May 11 2026NASDAQ.COM

DFH Events

06/01 16:50
Dream Finders Homes Appoints Clint Szubinski as COO
Dream Finders Homes announced the appointment of Clint Szubinski as Chief Operating Officer. Szubinski, a seasoned executive with more than two decades of homebuilding leadership experience, will work alongside National President - formerly COO, Doug Moran to transition teams and responsibilities. Moran will continue to provide guidance and support for the ongoing success and growth of Dream Finders Homes. Szubinski will assume responsibility for directing the strategic vision and operational performance of the Company. "Clint is an exceptional leader whose breadth of experience across national homebuilders makes him ideally suited to lead our divisions at this stage of our growth," said Patrick Zalupski, Founder and Chief Executive Officer of Dream Finders Homes. "His track record of driving operational excellence and expanding regional footprints mirrors the ambitions we have for continued national expansion of DFH. We are thrilled to welcome Clint to the Dream Finders Homes family and have him step into the role of COO."
05/21 07:10
Dream Finders Proposes to Acquire Beazer Homes at $25.75 per Share
Dream Finders Homes (DFH) made available an investor presentation in connection with its proposal to acquire Beazer Homes USA (BZH). On May 5, 2026, Dream Finders submitted a proposal to acquire Beazer Homes in an all-cash transaction at $25.75 per share, representing an approximate 40% premium to Beazer's closing share price on May 5, 2026, and reflecting a total equity value of approximately $704 million.
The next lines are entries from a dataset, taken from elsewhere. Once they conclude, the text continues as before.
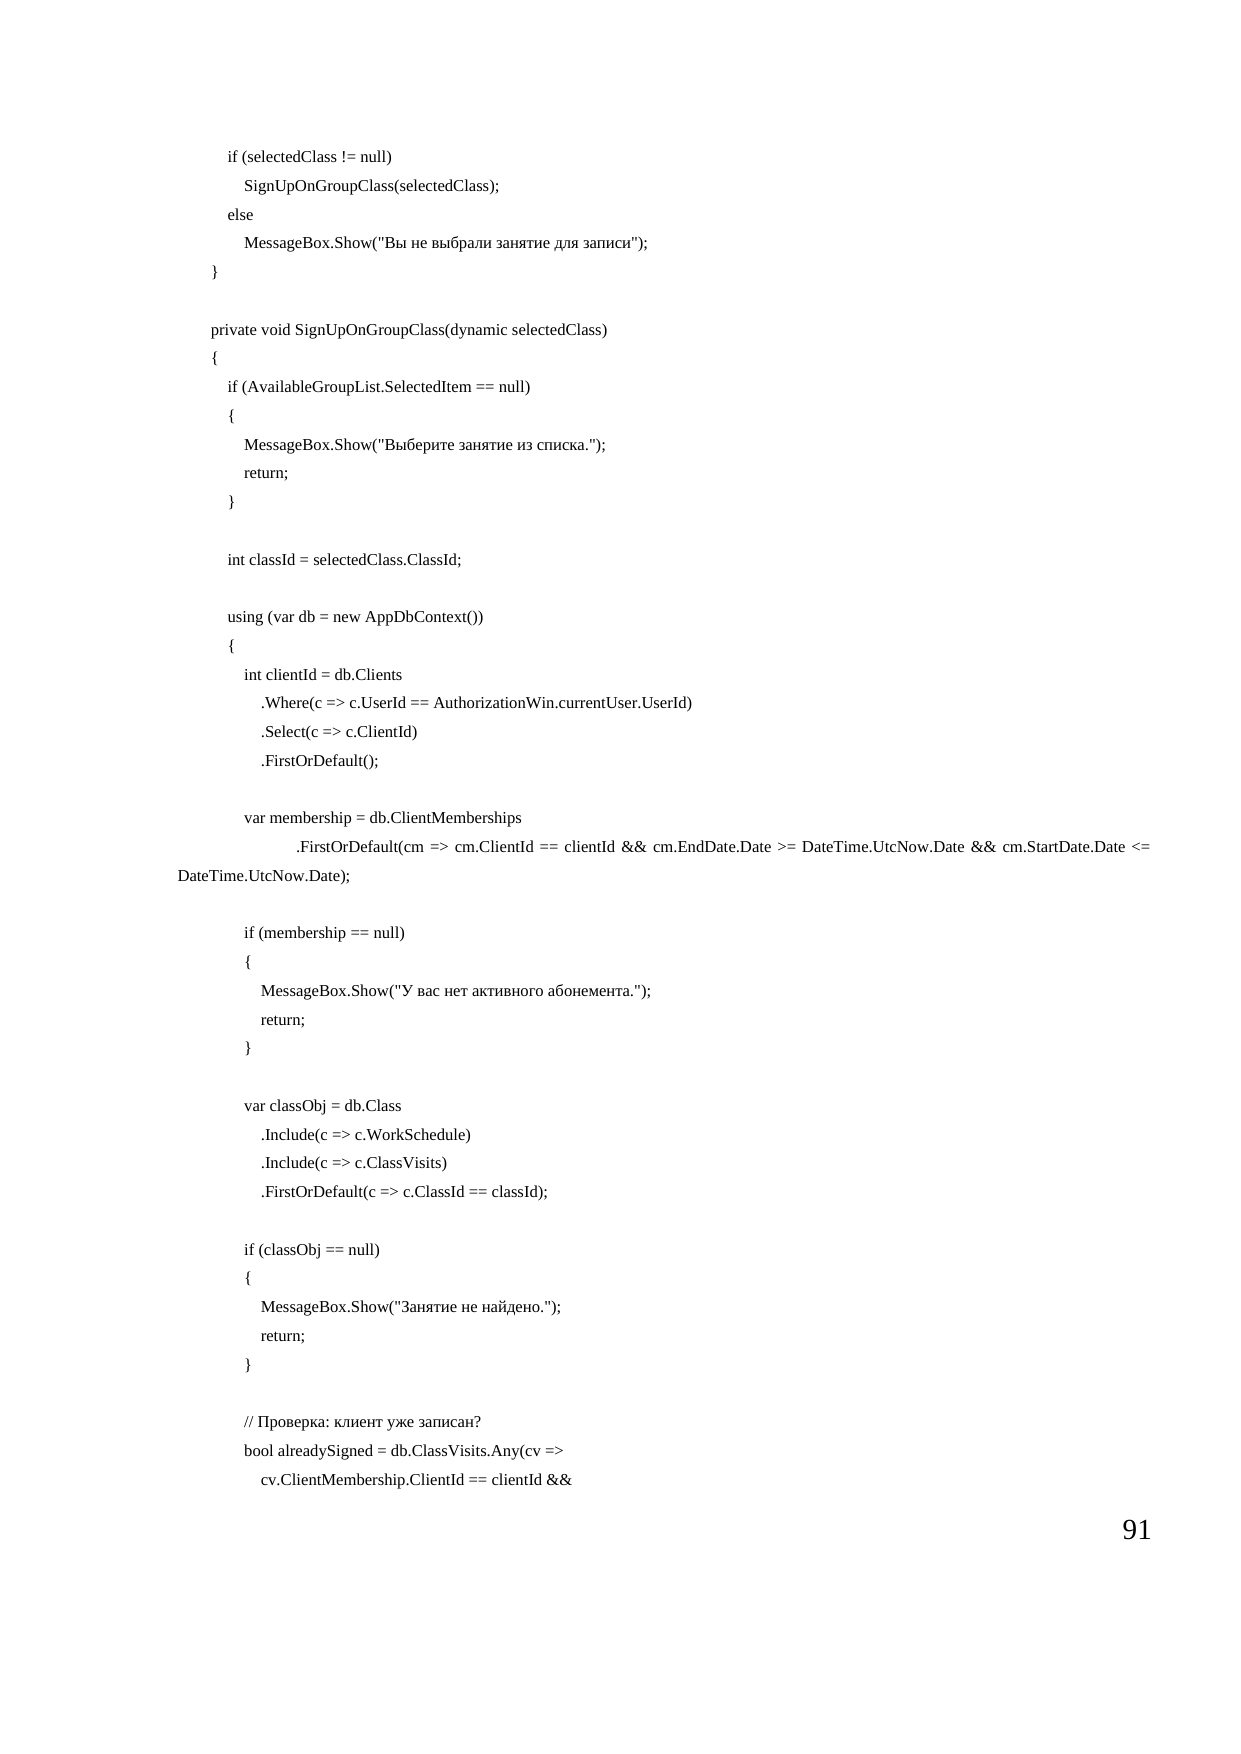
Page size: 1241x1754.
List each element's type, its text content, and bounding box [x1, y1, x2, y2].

text .Select(c => c.ClientId) [177, 722, 1152, 741]
text MessageBox.Show("Занятие не найдено."); [177, 1297, 1152, 1316]
text if (AvailableGroupList.SelectedItem == null) [177, 377, 1152, 396]
text else [177, 204, 1152, 223]
text return; [177, 1009, 1152, 1028]
text { [177, 1268, 1152, 1287]
text var membership = db.ClientMemberships [177, 808, 1152, 827]
text { [177, 406, 1152, 425]
text // Проверка: клиент уже записан? [177, 1412, 1152, 1431]
text MessageBox.Show("Выберите занятие из списка."); [177, 434, 1152, 453]
text if (selectedClass != null) [177, 147, 1152, 166]
text } [177, 492, 1152, 511]
text MessageBox.Show("Вы не выбрали занятие для записи"); [177, 233, 1152, 252]
text .Include(c => c.WorkSchedule) [177, 1124, 1152, 1143]
text SignUpOnGroupClass(selectedClass); [177, 176, 1152, 195]
text .Where(c => c.UserId == AuthorizationWin.currentUser.UserId) [177, 693, 1152, 712]
text .FirstOrDefault(); [177, 751, 1152, 770]
text } [177, 262, 1152, 281]
text using (var db = new AppDbContext()) [177, 607, 1152, 626]
text .FirstOrDefault(cm => cm.ClientId == clientId && cm.EndDate.Date >= DateTime.UtcNow.Date && cm.StartDate.Date <= DateTime.UtcNow.Date); [177, 837, 1152, 885]
text return; [177, 1326, 1152, 1345]
text { [177, 348, 1152, 367]
text { [177, 952, 1152, 971]
text } [177, 1038, 1152, 1057]
text { [177, 636, 1152, 655]
text int clientId = db.Clients [177, 664, 1152, 683]
text cv.ClientMembership.ClientId == clientId && [177, 1469, 1152, 1488]
text .FirstOrDefault(c => c.ClassId == classId); [177, 1182, 1152, 1201]
text private void SignUpOnGroupClass(dynamic selectedClass) [177, 319, 1152, 338]
text .Include(c => c.ClassVisits) [177, 1153, 1152, 1172]
text return; [177, 463, 1152, 482]
text MessageBox.Show("У вас нет активного абонемента."); [177, 981, 1152, 1000]
text } [177, 1354, 1152, 1373]
text if (membership == null) [177, 923, 1152, 942]
text var classObj = db.Class [177, 1096, 1152, 1115]
text if (classObj == null) [177, 1239, 1152, 1258]
text bool alreadySigned = db.ClassVisits.Any(cv => [177, 1441, 1152, 1460]
text int classId = selectedClass.ClassId; [177, 549, 1152, 568]
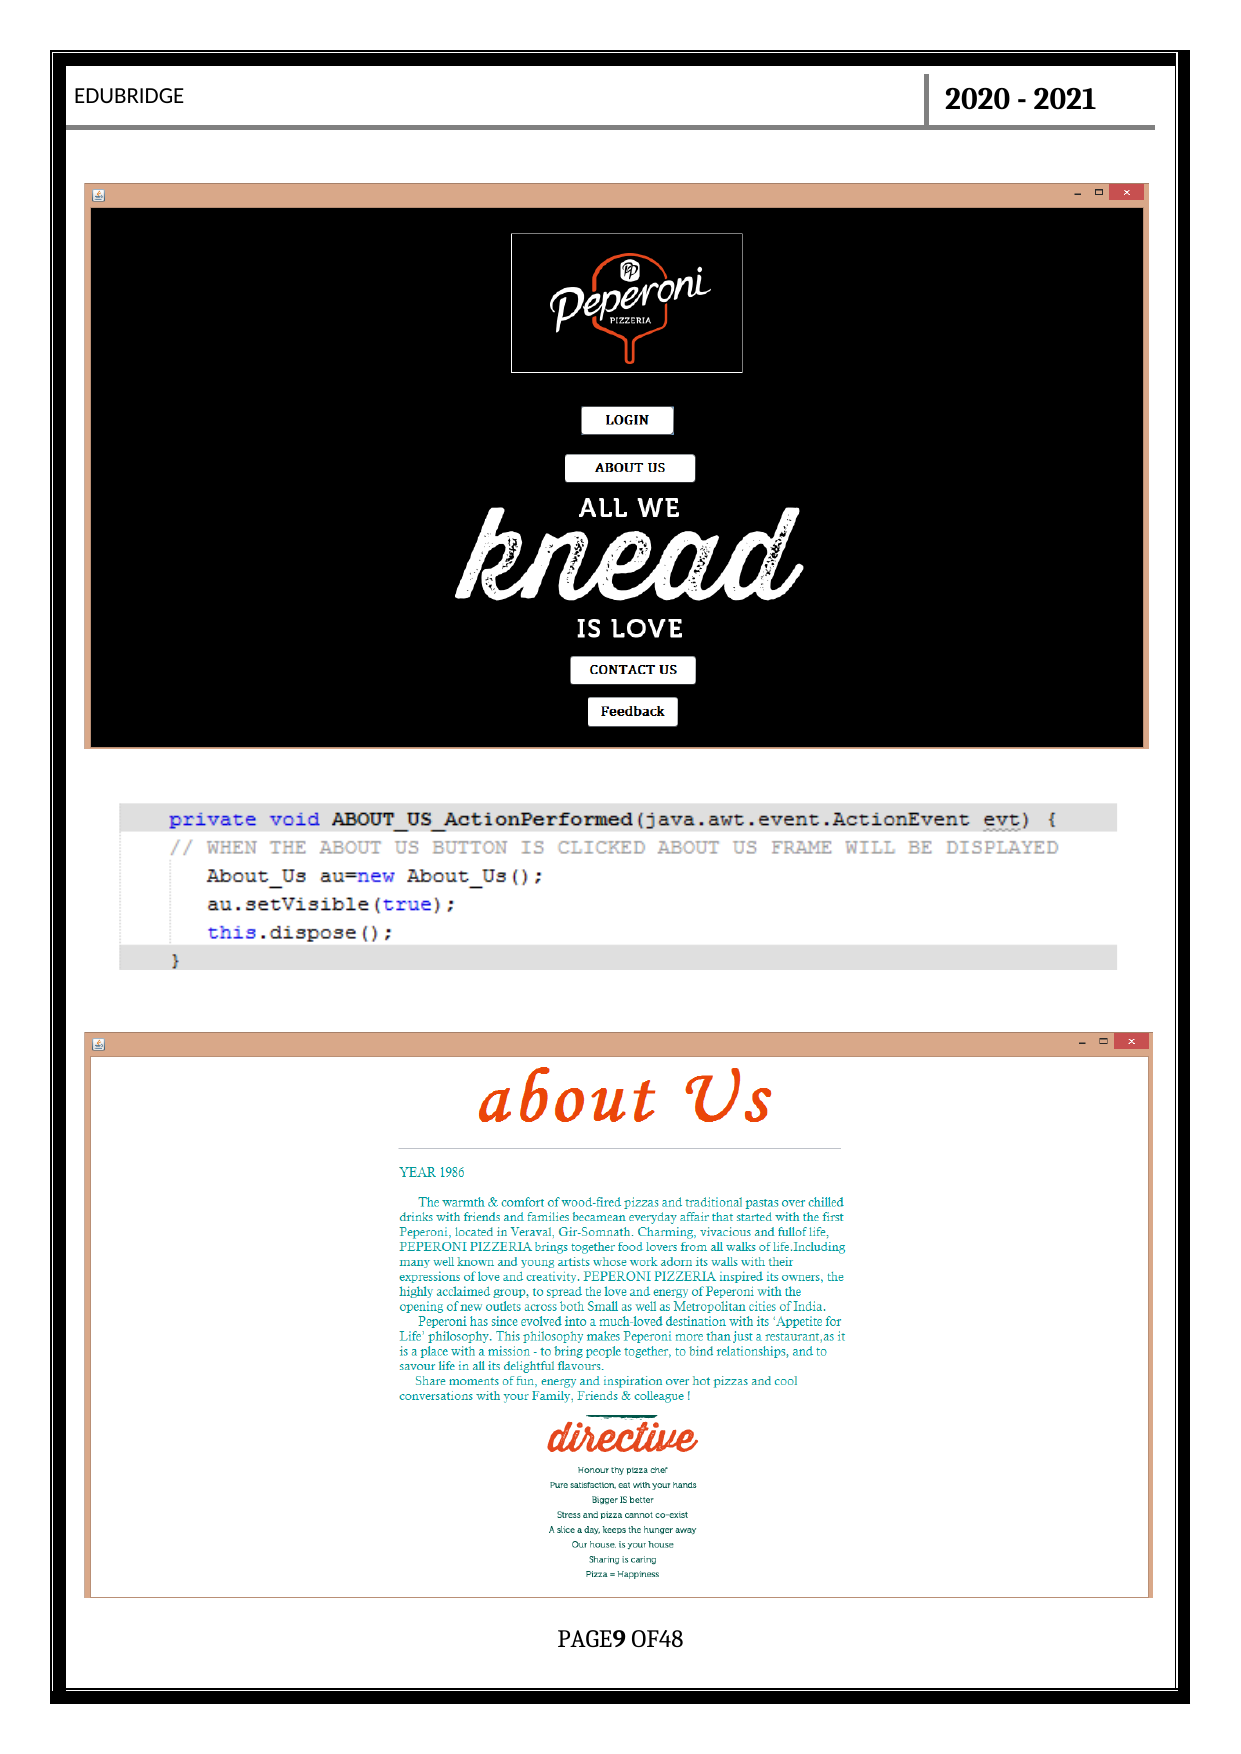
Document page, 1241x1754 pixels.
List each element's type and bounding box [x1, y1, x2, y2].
In rejecting the proposal and refusing to engage, Beazer's Board of Directors offers no credible basis for its assertion that Dream Finders' offer undervalues the company. "Instead, the Beazer Board is asking shareholders to overlook Beazer's prolonged underperformance and to continue relying on a standalone strategy that has consistently produced weak margins, lagging growth and poor returns," the company said. "The status quo is clearly failing: Beazer is an underperformer and consistently ranks last across every relevant metric among publicly traded homebuilder peers," said Patrick Zalupski, Chairman and Chief Executive Officer of Dream Finders. "We believe the Beazer Board is failing to fulfill its fiduciary duties, as its refusal to engage on our compelling acquisition proposal is not in the best interest of shareholders."
05/11 16:40
Beazer Homes Board Rejects Unsolicited Dream Finders Proposal
Beazer Homes board rejects unsolicited Dream Finders proposal
05/11 16:40
Beazer Homes Rejects Acquisition Proposals from Dream Finders
Beazer Homes USA, Inc. (BZH) confirmed that its Board of Directors, with the assistance of its financial and legal advisors, has evaluated and rejected multiple unsolicited, non-binding proposals from Dream Finders Homes, Inc. (DFH) to acquire all of the outstanding shares of Beazer. In evaluating the proposals, the Beazer Board determined that they significantly undervalued the Company, were not in the best interests of Beazer shareholders and did not establish an appropriate basis for discussions. Dream Finders' most recent proposal conveyed to the Company on May 5, 2026 offered $25.75 per share in cash. The May 5 Proposal was preceded by two other proposals from Dream Finders to acquire Beazer: a proposal on March 17, 2026, for $29.00 per share in cash and an initial proposal on February 5, 2026, for $28.50 per share in cash. Notably, the May 5 Proposal represented an 11% reduction from the March 17 Proposal and a 10% reduction from the February 5 Proposal. The Beazer Board has unanimously determined that all three proposals significantly undervalue Beazer and, therefore, none of the proposals are in the best interests of Beazer shareholders. In rejecting each of Dream Finders' proposals, the Beazer Board said it considered, among others, the following factors: The proposals represent a significant discount to book value per share, which has only grown since the initial February 5 proposal; Executing the Company's Multi-Year Goals is the best path for maximizing shareholder value; Beazer's capital allocation strategy and strong liquidity position provide it with ample financial flexibility, not only to fund its operating, financial and strategic objectives, but also to return significant capital to shareholders.